# A Day in the Life of a Lineman - Hurricane Ian



## MikeFL (Apr 16, 2016)

Story from our local NBC affiliate









Lineman tells what it's like to restore power in Southwest Florida


Before the sun comes up, linemen working across Southwest Florida are doing their best to get the lights back on.




nbc-2.com


----------



## Buck Parrish Electric (Jan 8, 2021)

That's alot of work. But a young guy would enjoy all the hours. Esspecially here not to long before Christmas. How many hours past 40 does time and a half turn in to double time ?


----------



## ZacharyBob (May 3, 2020)

Buck Parrish Electric said:


> That's alot of work. But a young guy would enjoy all the hours. Esspecially here not to long before Christmas. How many hours past 40 does time and a half turn in to double time ?


It varies for IBEW locals based on the bargaining agreement, but for example ours as inside wireman is OT after 8, double time after 12. If you're scheduled for 4/10's then you forfeit the OT from 8-10. But then on top of that we get OT as our shift differential, before 6am is OT and I'd have to look up what time but the same thing applies to nights. The lineman I've talked to have twice as many OT/DT hours as ST hours and these guys aren't even on the road.


----------



## SWDweller (Dec 9, 2020)

Definitely a job for younger people. I can recall working ice storms in the mid west and coming home every 3 days or so. You could could sleep on the back seat of the line truck when you got really tired.


----------



## MikeFL (Apr 16, 2016)

Here's a story on mutual aid from a energy co-op whose service area is some barrier islands, includes Cape Ccoral, out into the everglades to the south and comes out on Marco Island.

They haven't near the resources of FPL who I would consider the best in the world at mitigation.

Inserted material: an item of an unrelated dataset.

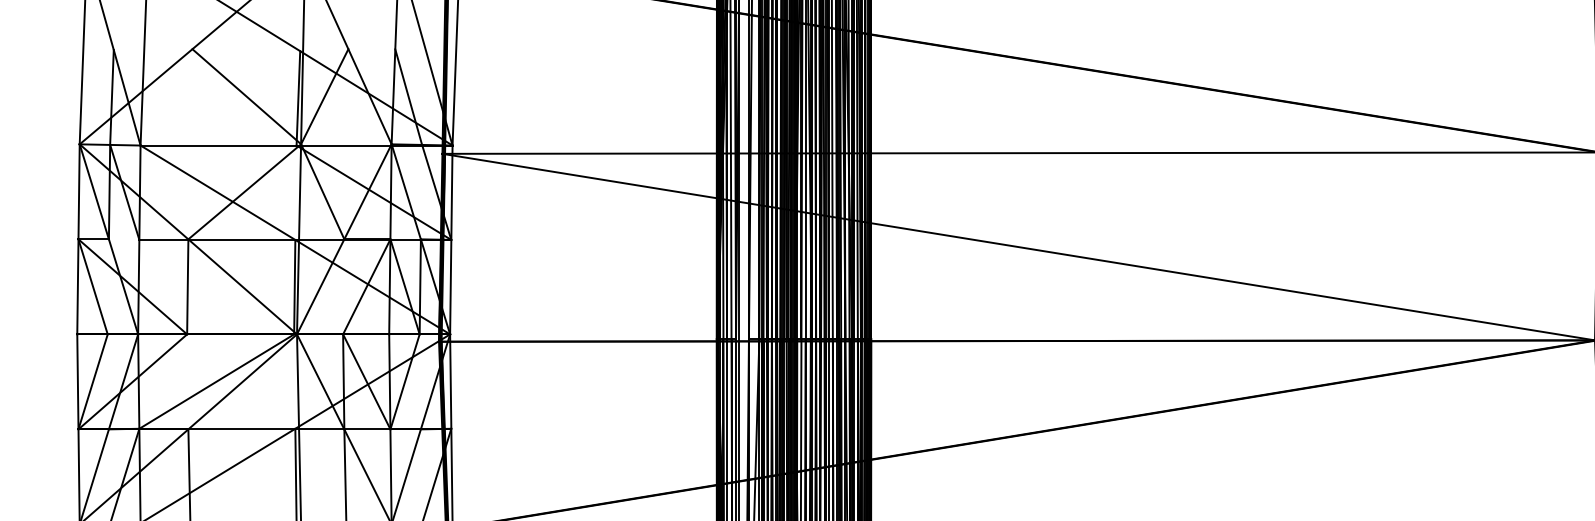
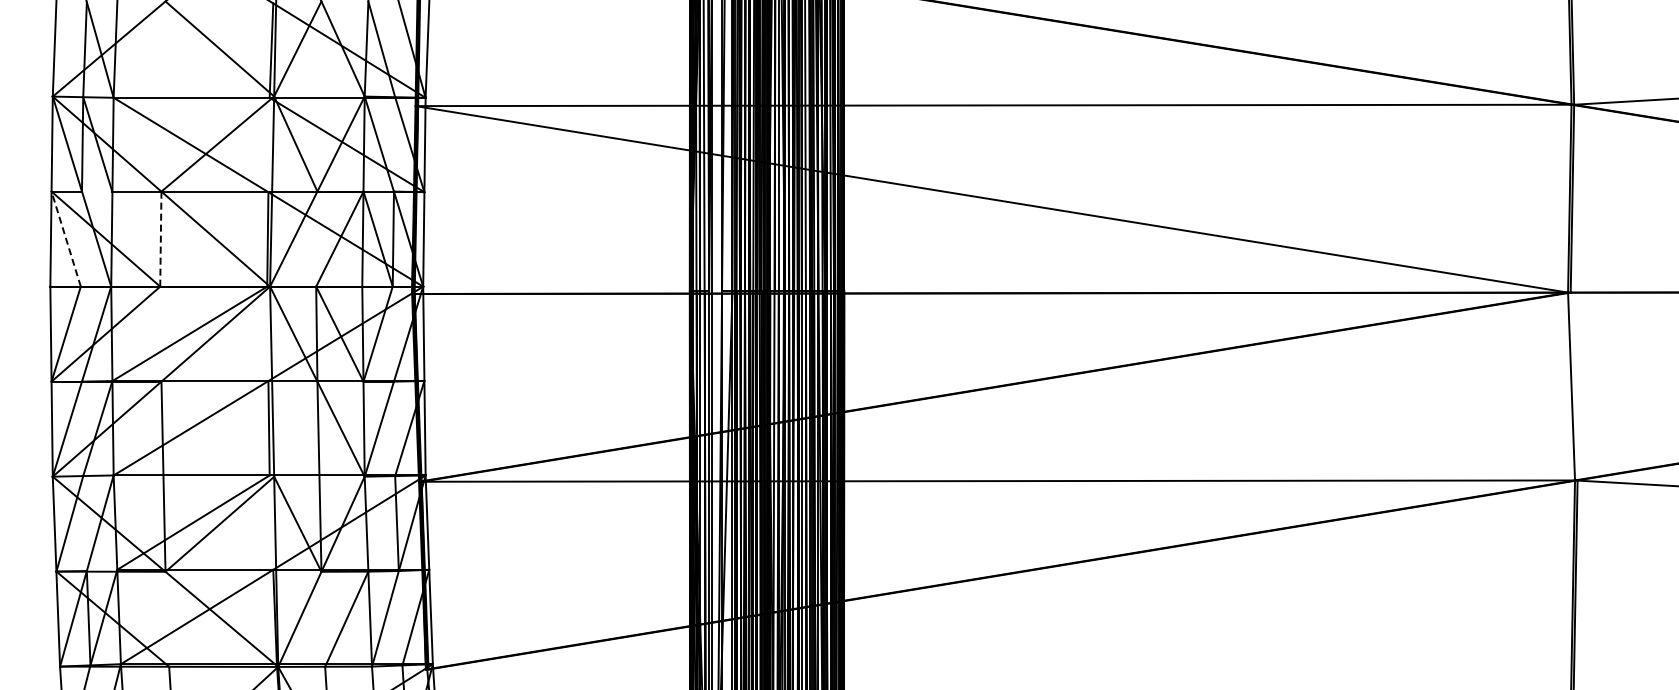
line: (93, 287) -> (66, 239), solid -> dashed
line: (187, 287) -> (160, 239), solid -> dashed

FPL has a retired Army General commanding operations to house and feed umpteen tens of thousands of mutual aid linemen and all the logistics of equipment & materials.


----------



## MikeFL (Apr 16, 2016)

Crews finally get onto Sanibel Island after rebuilding causeway islands in under 2 weeks.


----------



## MikeFL (Apr 16, 2016)

Staging the crews to enter Sanibel Island as they finish up the repairs to the causeway islands.


----------